Up till now case law held that only software which was sold in a tangible form could be ‘goods’ with intangible software being ‘services’ which are not caught by the Regulations.
Impact
We have moved away from the days of shrink wrap CD’s as the medium for selling computer programme towards downloads and licences and software-as-a-service (SaaS) models of delivery. This decision, once confirmed by the Supreme Court, will change the understanding of the law and will mean that anyone involved in the promotion, marketing or negotiation of another IT business could qualify as a commercial agent. Commercial agents under the Regulations enjoy certain rights, the most important in a commercial context being the right to compensation on termination of their appointment.
Limitation
However, there are limitations and issues to be resolved so not every ‘commercial agent’ will benefit from this ruling. The CJEU held that downloading a programme with a user licence intending to making it available permanently was equivalent to selling the programme. It did not express any view as to whether making available a programme on a subscription basis would also amount to selling it (the Regulations only apply if there is a ‘sale or purchase of goods’).
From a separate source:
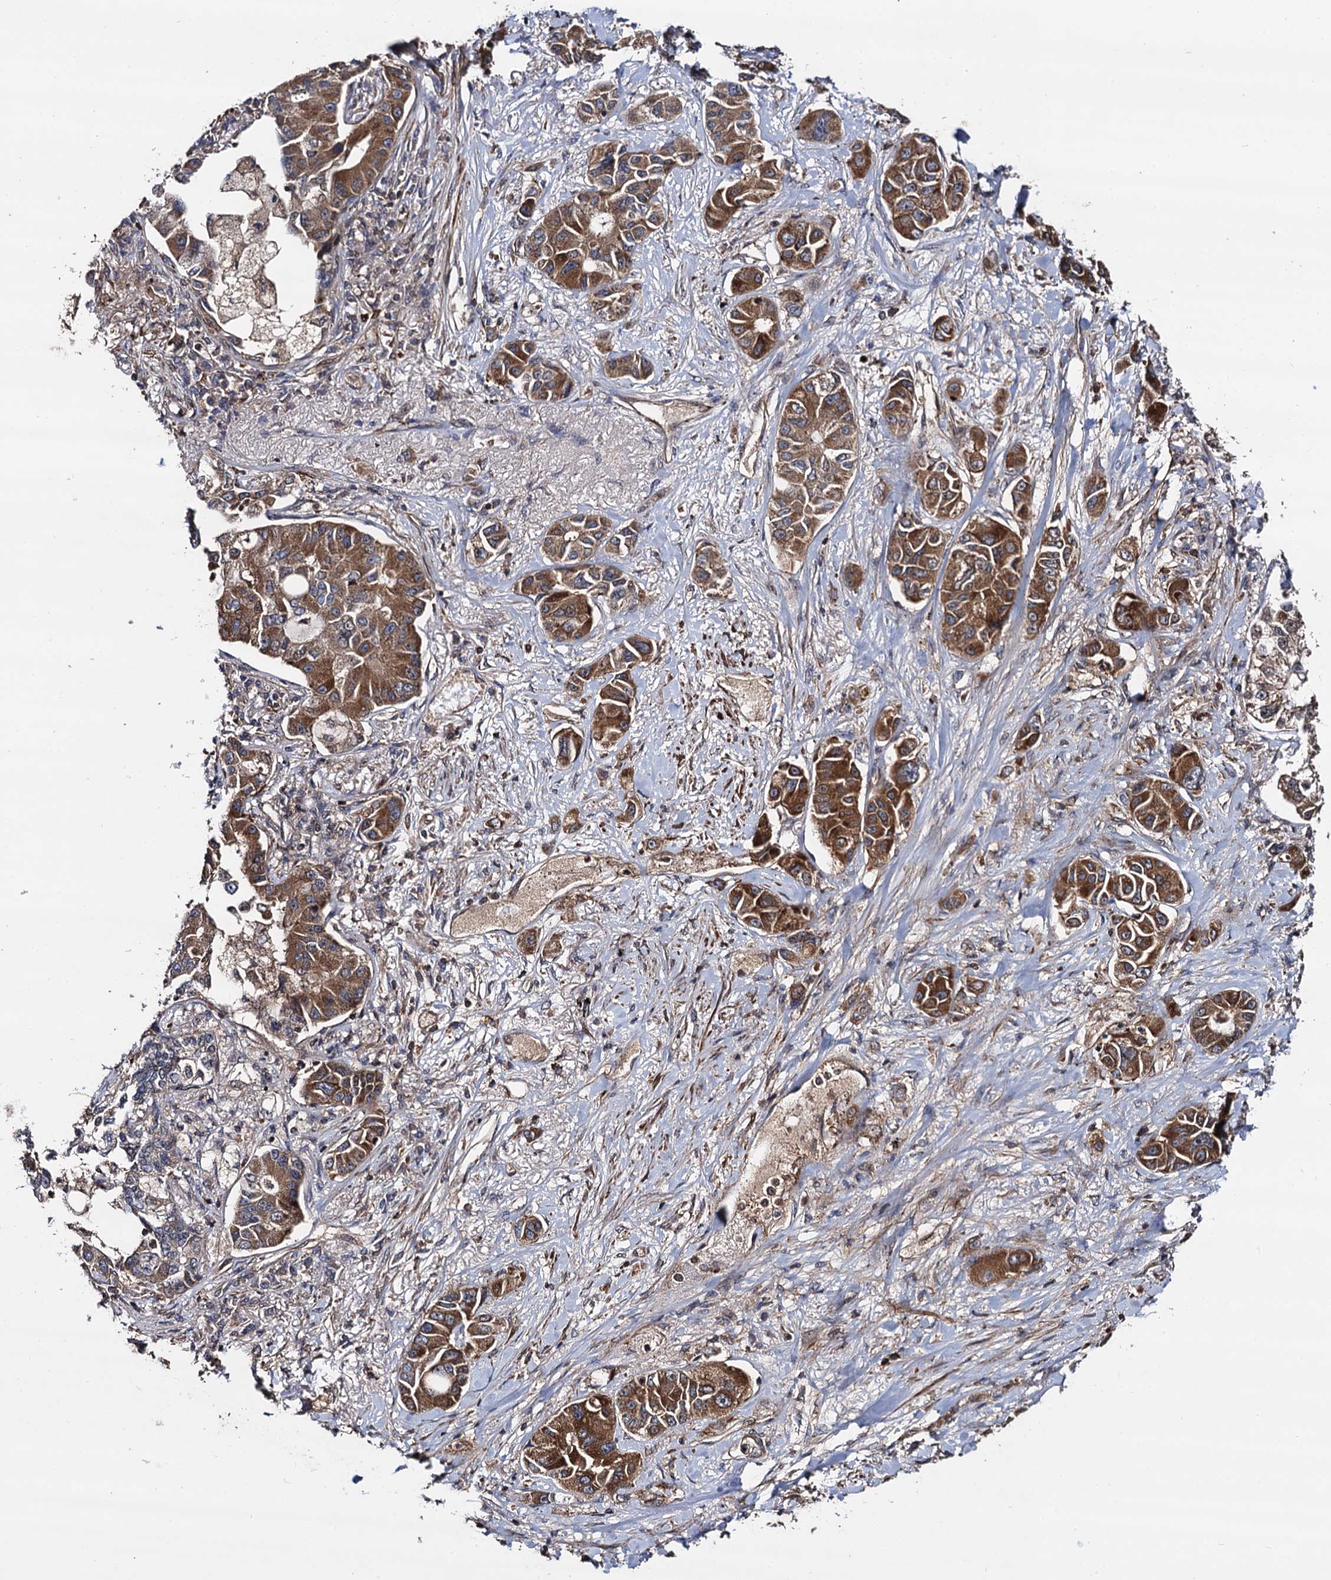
{"staining": {"intensity": "moderate", "quantity": ">75%", "location": "cytoplasmic/membranous"}, "tissue": "lung cancer", "cell_type": "Tumor cells", "image_type": "cancer", "snomed": [{"axis": "morphology", "description": "Adenocarcinoma, NOS"}, {"axis": "topography", "description": "Lung"}], "caption": "This micrograph displays IHC staining of human lung cancer, with medium moderate cytoplasmic/membranous expression in about >75% of tumor cells.", "gene": "BORA", "patient": {"sex": "male", "age": 49}}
In addition, amongst other exclusions, the Regulations do not apply to agents whose activities are secondary and the Regulations set out a number of indicators of what that means (such as, that the agent does not devote substantially the whole of his time to representative activities).
Further clarification
For the moment, it is likely that, having referred the case to the CJEU before the end of the Brexit transition period, the Supreme Court will follow the CJEU in its ruling and this will therefore become UK law. How the UK courts chose to clarify further legal issues associated with the Regulations remains to be seen but it is noted that at least one of the tenets that the CJEU applied, namely the need for harmonisation of interpretation across the EU, will no longer be a factor in any decision affecting the UK.